God, how the woman pushes, thought the king. What a stupid, ugly busybody. Still, it is best her hobbies keep her busy. Diane has said to encourage her preoccupations; it will leave us more time together. Distantly, soberly, the king nodded his assent. The following day, a royal messenger set out with dispatches for the Governor and Grand Seneschal of Provence. Among them was a royal command that Doctor Michel de Nostre-Dame appear at court as soon as possible. It was June of 1556, almost two years and a half after Nostradamus had noted the unpleasant conversation with the Spirit of History in his little green notebook.

***

“I knew it,” said Nostradamus, when the Seneschal’s servant dismounted at his doorway. He shaded his eyes with a hand against the midsummer southern sun, which was so fierce the very stones of the road seemed to shriek with the heat.

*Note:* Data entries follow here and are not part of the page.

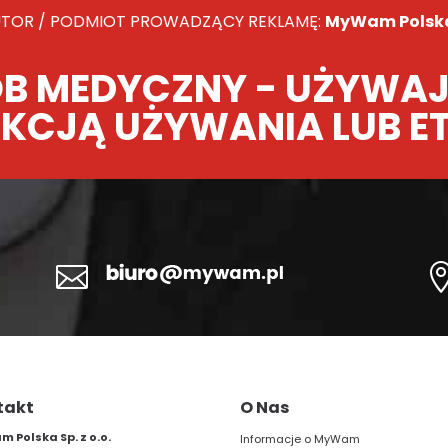
TOR / PODMIOT PROWADZĄCY REKLAMĘ:
MyWam Polska 
B MEDYCZNY - UŻYWAJ
KCJĄ UŻYWANIA LUB E

takt
O Nas
 Polska Sp. z o.o.
Informacje o MyWam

July 1556, almost a year from the time the printer in Lyons had first taken the manuscript of the
Centuries
from his hand. As obvious as a boulder rolling downhill, one thing had followed another, exactly as predicted. Now this official messenger, trudging up his front steps. “It’s that damned royal command, arrived at last,” he addressed the dusty fellow with the high leather boots, who looked taken aback. “Paris indeed! With my gout? That’s more than a month away, even with royal post-horses!” Annoyed, Nostradamus did not invite the fellow in out of the sun, but stood in the doorway and opened the seals. “Never mind,” he said. “My bags are already packed. I knew this was coming.” The messenger turned pale.

“You are to leave as soon as possible,” he said.

“And what kind of a prophet would I be if I couldn’t prophesy that I’d have to shut down my practice for a month? I’ve already got someone to cover for me; just tell the Seneschal I’ll be off tomorrow for St.-Esprit. By the way, did he advance any funds for the trip?” Sheepishly, the messenger extracted a little purse from his pocket.

“Good,” said Nostradamus. “Never try to fool anybody with supernatural powers. Hmm. Light, this purse. It won’t even get me halfway there. What do they expect? That I’ll travel at my own expense?” Grumbling, he re-entered his shady house, malacca cane tapping on the tiled entry, while the messenger fled in superstitious terror.